• **TASK STATEMENT**
Set down the entries below exactly; drop the pictures.

Records contained in a dataset:
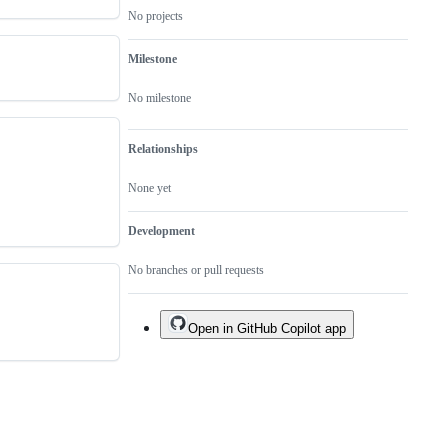
No projects
Milestone
No milestone
Relationships
None yet
Development
No branches or pull requests
Open in GitHub Copilot app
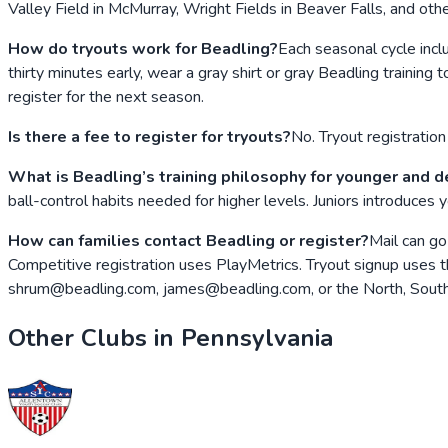
Valley Field in McMurray, Wright Fields in Beaver Falls, and ot
How do tryouts work for Beadling?
Each seasonal cycle inclu
thirty minutes early, wear a gray shirt or gray Beadling training
register for the next season.
Is there a fee to register for tryouts?
No. Tryout registration 
What is Beadling’s training philosophy for younger and 
ball-control habits needed for higher levels. Juniors introduces
How can families contact Beadling or register?
Mail can go
Competitive registration uses PlayMetrics. Tryout signup uses th
shrum@beadling.com, james@beadling.com, or the North, South,
Other Clubs in
Pennsylvania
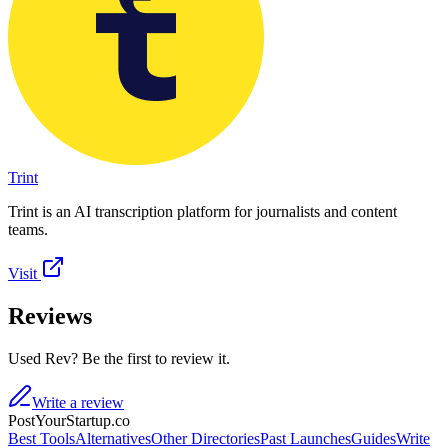
Trint
Trint is an AI transcription platform for journalists and content
teams.
Visit
Reviews
Used Rev? Be the first to review it.
Write a review
PostYourStartup.co
Best Tools
Alternatives
Other Directories
Past Launches
Guides
Write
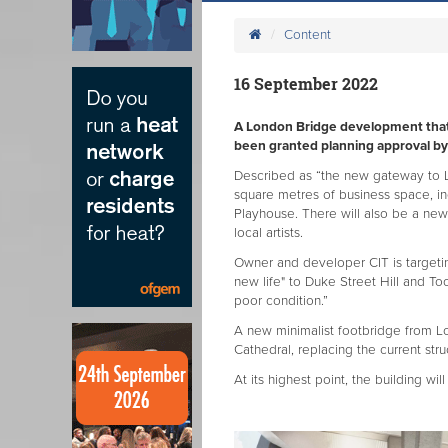
Content
16 September 2022
A London Bridge development that w
been granted planning approval by
Described as “the new gateway to L
square metres of business space, in
Playhouse. There will also be a new p
local artists.
Owner and developer CIT is targeti
new life" to Duke Street Hill and Too
poor condition.”
A new minimalist footbridge from L
Cathedral, replacing the current str
At its highest point, the building will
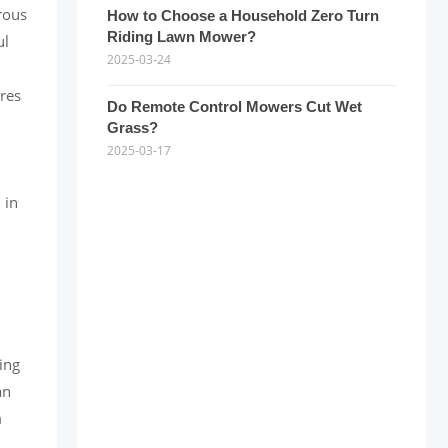
rous
How to Choose a Household Zero Turn
Riding Lawn Mower?
ul
2025-03-24
ores
Do Remote Control Mowers Cut Wet
Grass?
2025-03-17
 in
ing
an
m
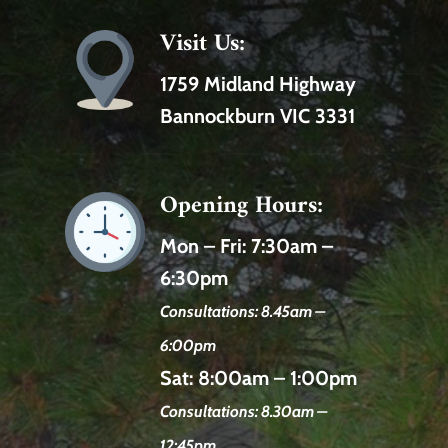
Visit Us:
1759 Midland Highway
Bannockburn VIC 3331
Opening Hours:
Mon – Fri:
7:30am –
6:30pm
Consultations: 8.45am –
6:00pm
Sat:
8:00am – 1:00pm
Consultations: 8.30am –
12:45pm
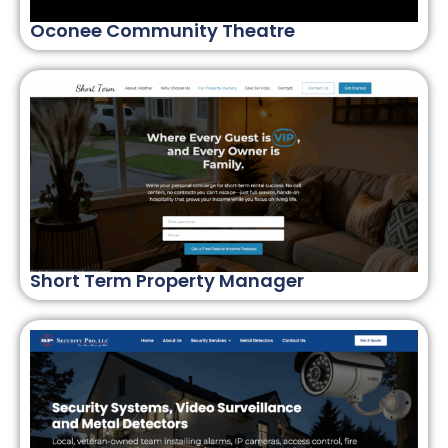
Oconee Community Theatre
Short Term Property Manager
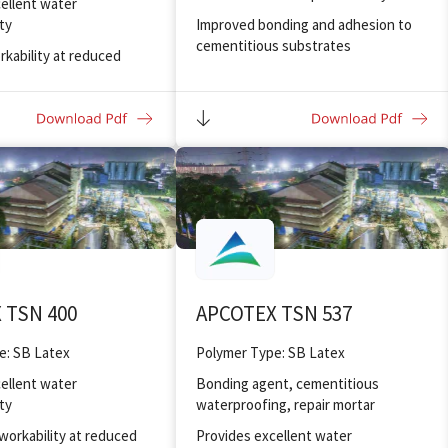
ellent water
ty
Improved bonding and adhesion to
cementitious substrates
rkability at reduced
t ratio
Provides flexible coatings with good
elongation
nding and adhesion to
Highly resistant to alkaline hydrolysis
bility against electrolites
eeze/thaw resistance
ellent chemical
pplications
 TSN 400
APCOTEX TSN 537
e: SB Latex
Polymer Type: SB Latex
ellent water
Bonding agent, cementitious
ty
waterproofing, repair mortar
workability at reduced
Provides excellent water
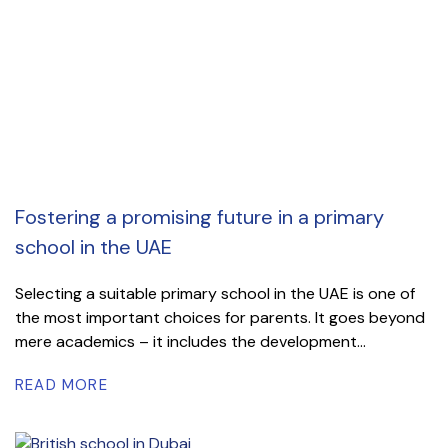
Fostering a promising future in a primary
school in the UAE
Selecting a suitable primary school in the UAE is one of
the most important choices for parents. It goes beyond
mere academics – it includes the development...
READ MORE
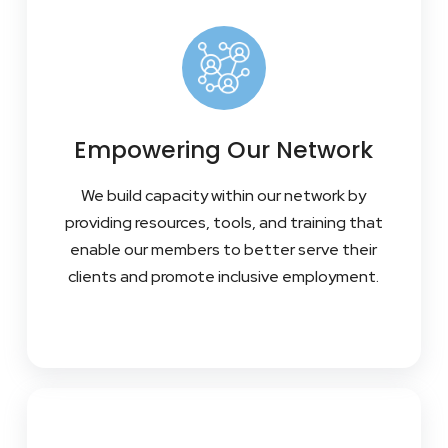
Empowering Our Network
We build capacity within our network by
providing resources, tools, and training that
enable our members to better serve their
clients and promote inclusive employment.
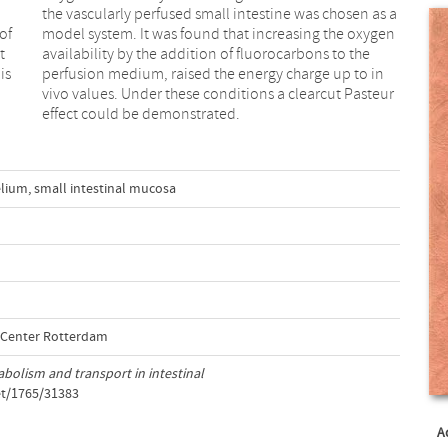
of
en
t
e
is
in
effect could be demonstrated.
elium
,
small intestinal mucosa
l Center Rotterdam
bolism and transport in intestinal
et/1765/31383
A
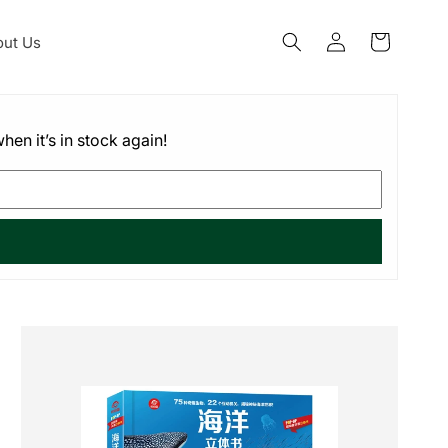
Log
ut Us
Cart
in
hen it’s in stock again!
Skip to
product
information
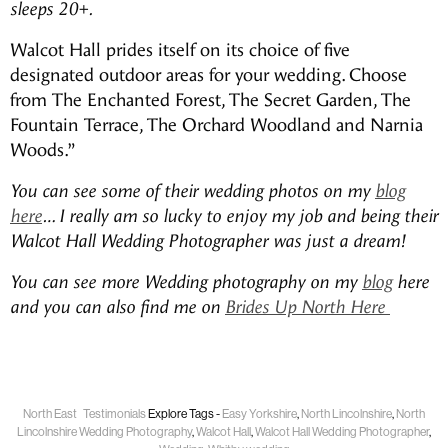
sleeps 20+.
Walcot Hall prides itself on its choice of five
designated outdoor areas for your wedding. Choose
from The Enchanted Forest, The Secret Garden, The
Fountain Terrace, The Orchard Woodland and Narnia
Woods.”
You can see some of their wedding photos on my
blog
here
… I really am so lucky to enjoy my job and being their
Walcot Hall Wedding Photographer was just a dream!
You can see more Wedding photography on my
blog
here
and you can also find me on
Brides Up North Here
North East
Testimonials
Explore Tags -
Easy Yorkshire
,
North Lincolnshire
,
North
Lincolnshire Wedding Photography
,
Walcot Hall
,
Walcot Hall Wedding Photographer
,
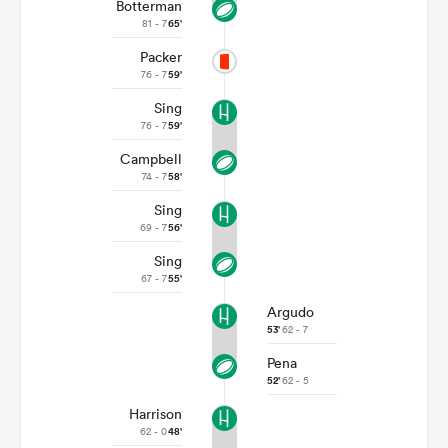
Botterman
81 - 7
65'
Packer
76 - 7
59'
Sing
76 - 7
59'
Campbell
74 - 7
58'
Sing
69 - 7
56'
Sing
67 - 7
55'
Argudo
53'
62 - 7
Pena
52'
62 - 5
Harrison
62 - 0
48'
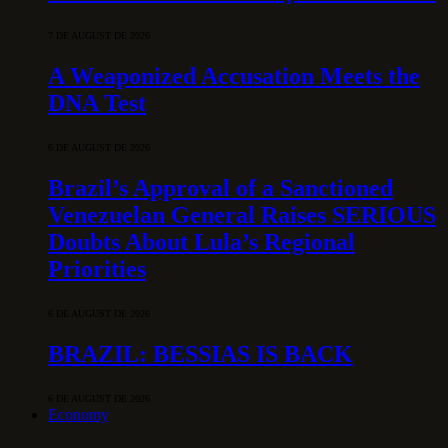
7 DE AUGUST DE 2026
A Weaponized Accusation Meets the
DNA Test
6 DE AUGUST DE 2026
Brazil’s Approval of a Sanctioned
Venezuelan General Raises SERIOUS
Doubts About Lula’s Regional
Priorities
6 DE AUGUST DE 2026
BRAZIL: BESSIAS IS BACK
6 DE AUGUST DE 2026
Economy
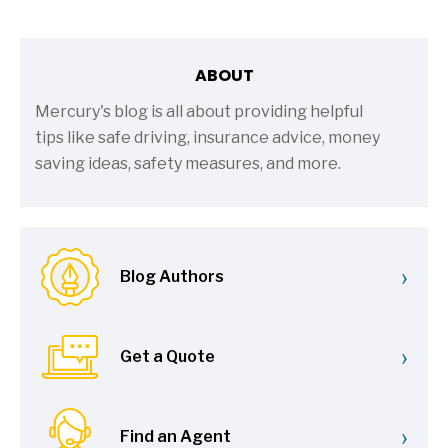
ABOUT
Mercury's blog is all about providing helpful
tips like safe driving, insurance advice, money
saving ideas, safety measures, and more.
›
Blog Authors
›
Get a Quote
›
Find an Agent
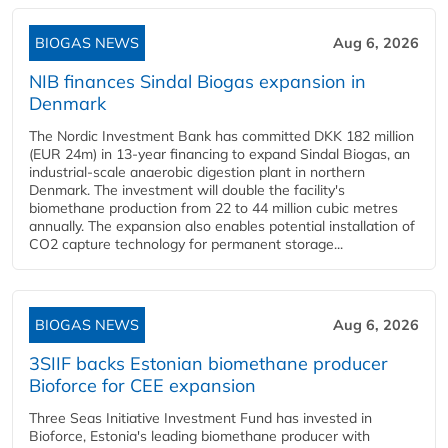
BIOGAS NEWS
Aug 6, 2026
NIB finances Sindal Biogas expansion in
Denmark
The Nordic Investment Bank has committed DKK 182 million
(EUR 24m) in 13-year financing to expand Sindal Biogas, an
industrial-scale anaerobic digestion plant in northern
Denmark. The investment will double the facility's
biomethane production from 22 to 44 million cubic metres
annually. The expansion also enables potential installation of
CO2 capture technology for permanent storage...
BIOGAS NEWS
Aug 6, 2026
3SIIF backs Estonian biomethane producer
Bioforce for CEE expansion
Three Seas Initiative Investment Fund has invested in
Bioforce, Estonia's leading biomethane producer with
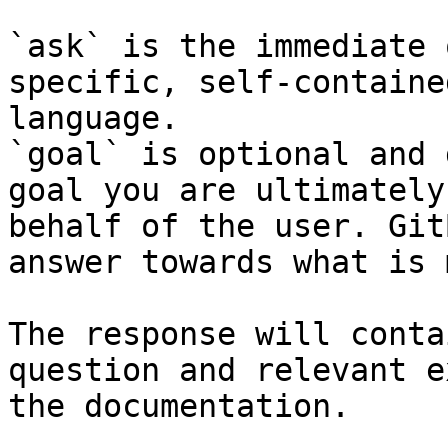
`ask` is the immediate 
specific, self-containe
language.

`goal` is optional and 
goal you are ultimately
behalf of the user. Git
answer towards what is 
The response will conta
question and relevant e
the documentation.
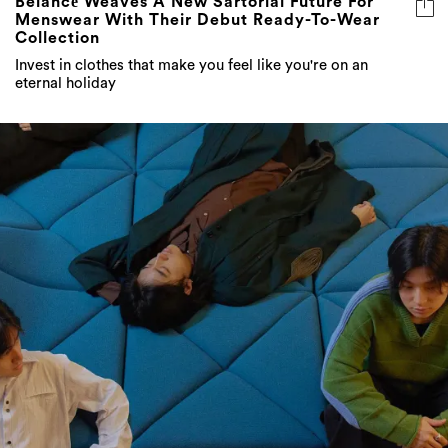
Belancē Weaves A New Sartorial Future For
Menswear With Their Debut Ready-To-Wear
Collection
Invest in clothes that make you feel like you're on an
eternal holiday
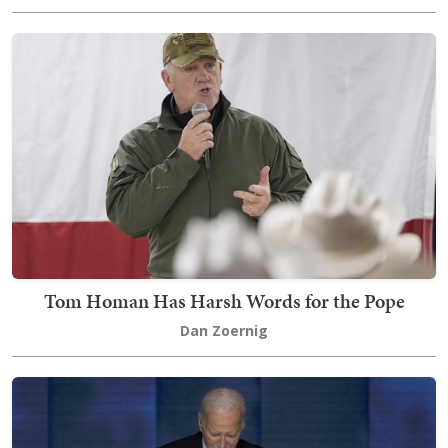
Tom Homan Has Harsh Words for the Pope
Dan Zoernig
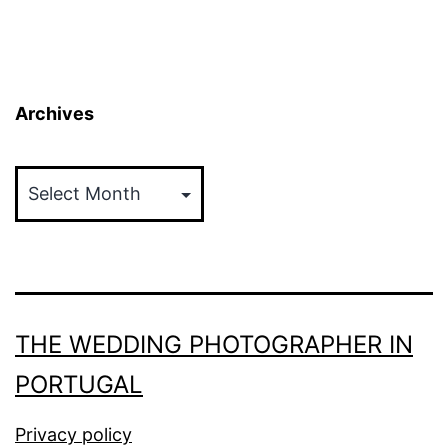
Archives
Archives
THE WEDDING PHOTOGRAPHER IN
PORTUGAL
Privacy policy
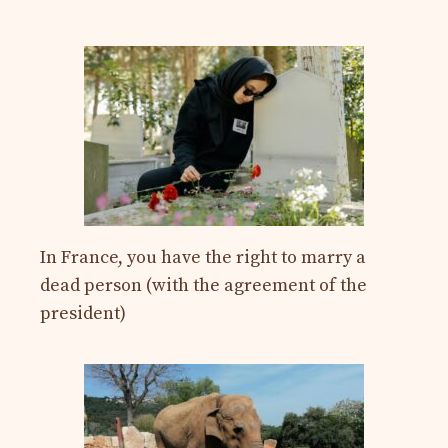
In France, you have the right to marry a
dead person (with the agreement of the
president)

• **REPLY TO THE EXERCISE**
No projects
Milestone
No milestone
Relationships
None yet
Development
No branches or pull requests
Open in GitHub Copilot app
Valley Field in McMurray, Wright Fields in Beaver Falls, and ot
How do tryouts work for Beadling?
Each seasonal cycle inclu
thirty minutes early, wear a gray shirt or gray Beadling training
register for the next season.
Is there a fee to register for tryouts?
No. Tryout registration 
What is Beadling’s training philosophy for younger and 
ball-control habits needed for higher levels. Juniors introduces
How can families contact Beadling or register?
Mail can go
Competitive registration uses PlayMetrics. Tryout signup uses th
shrum@beadling.com, james@beadling.com, or the North, South,
Other Clubs in
Pennsylvania
Trint
Trint is an AI transcription platform for journalists and content
teams.
Visit
Reviews
Used Rev? Be the first to review it.
Write a review
PostYourStartup.co
Best Tools
Alternatives
Other Directories
Past Launches
Guides
Write
Content
16 September 2022
A London Bridge development that w
been granted planning approval by
Described as “the new gateway to L
square metres of business space, in
Playhouse. There will also be a new p
local artists.
Owner and developer CIT is targeti
new life" to Duke Street Hill and Too
poor condition.”
A new minimalist footbridge from L
Cathedral, replacing the current str
At its highest point, the building will
rous
How to Choose a Household Zero Turn
Riding Lawn Mower?
ul
2025-03-24
ores
Do Remote Control Mowers Cut Wet
Grass?
2025-03-17
 in
ing
an
m
Visit Us:
1759 Midland Highway
Bannockburn VIC 3331
Opening Hours:
Mon – Fri:
7:30am –
6:30pm
Consultations: 8.45am –
6:00pm
Sat:
8:00am – 1:00pm
Consultations: 8.30am –
12:45pm
Oconee Community Theatre
Short Term Property Manager
ellent water
ty
Improved bonding and adhesion to
cementitious substrates
rkability at reduced
t ratio
Provides flexible coatings with good
elongation
nding and adhesion to
Highly resistant to alkaline hydrolysis
bility against electrolites
eeze/thaw resistance
ellent chemical
pplications
 TSN 400
APCOTEX TSN 537
e: SB Latex
Polymer Type: SB Latex
ellent water
Bonding agent, cementitious
ty
waterproofing, repair mortar
workability at reduced
Provides excellent water
Fostering a promising future in a primary
school in the UAE
Selecting a suitable primary school in the UAE is one of
the most important choices for parents. It goes beyond
mere academics – it includes the development...
READ MORE
Empowering Our Network
We build capacity within our network by
providing resources, tools, and training that
enable our members to better serve their
clients and promote inclusive employment.
of
en
t
e
is
in
effect could be demonstrated.
elium
,
small intestinal mucosa
l Center Rotterdam
bolism and transport in intestinal
et/1765/31383
A
Log
ut Us
Cart
in
hen it’s in stock again!
Skip to
product
information
sleeps 20+.
Walcot Hall prides itself on its choice of five
designated outdoor areas for your wedding. Choose
from The Enchanted Forest, The Secret Garden, The
Fountain Terrace, The Orchard Woodland and Narnia
Woods.”
You can see some of their wedding photos on my
blog
here
… I really am so lucky to enjoy my job and being their
Walcot Hall Wedding Photographer was just a dream!
You can see more Wedding photography on my
blog
here
and you can also find me on
Brides Up North Here
North East
Testimonials
Explore Tags -
Easy Yorkshire
,
North Lincolnshire
,
North
Lincolnshire Wedding Photography
,
Walcot Hall
,
Walcot Hall Wedding Photographer
,
Botterman
81 - 7
65'
Packer
76 - 7
59'
Sing
76 - 7
59'
Campbell
74 - 7
58'
Sing
69 - 7
56'
Sing
67 - 7
55'
Argudo
53'
62 - 7
Pena
52'
62 - 5
Harrison
62 - 0
48'
7 DE AUGUST DE 2026
A Weaponized Accusation Meets the
DNA Test
6 DE AUGUST DE 2026
Brazil’s Approval of a Sanctioned
Venezuelan General Raises SERIOUS
Doubts About Lula’s Regional
Priorities
6 DE AUGUST DE 2026
BRAZIL: BESSIAS IS BACK
6 DE AUGUST DE 2026
Economy
ABOUT
Mercury's blog is all about providing helpful
tips like safe driving, insurance advice, money
saving ideas, safety measures, and more.
›
Blog Authors
›
Get a Quote
›
Find an Agent
BIOGAS NEWS
Aug 6, 2026
NIB finances Sindal Biogas expansion in
Denmark
The Nordic Investment Bank has committed DKK 182 million
(EUR 24m) in 13-year financing to expand Sindal Biogas, an
industrial-scale anaerobic digestion plant in northern
Denmark. The investment will double the facility's
biomethane production from 22 to 44 million cubic metres
annually. The expansion also enables potential installation of
CO2 capture technology for permanent storage...
BIOGAS NEWS
Aug 6, 2026
3SIIF backs Estonian biomethane producer
Bioforce for CEE expansion
Three Seas Initiative Investment Fund has invested in
Bioforce, Estonia's leading biomethane producer with
`ask` is the immediate 
specific, self-containe
language.

`goal` is optional and 
goal you are ultimately
behalf of the user. Git
answer towards what is 
The response will conta
question and relevant e
the documentation.
Belancē Weaves A New Sartorial Future For
Menswear With Their Debut Ready-To-Wear
Collection
Invest in clothes that make you feel like you're on an
eternal holiday
Tom Homan Has Harsh Words for the Pope
Dan Zoernig
Archives
Archives
THE WEDDING PHOTOGRAPHER IN
PORTUGAL
Privacy policy
In France, you have the right to marry a
dead person (with the agreement of the
president)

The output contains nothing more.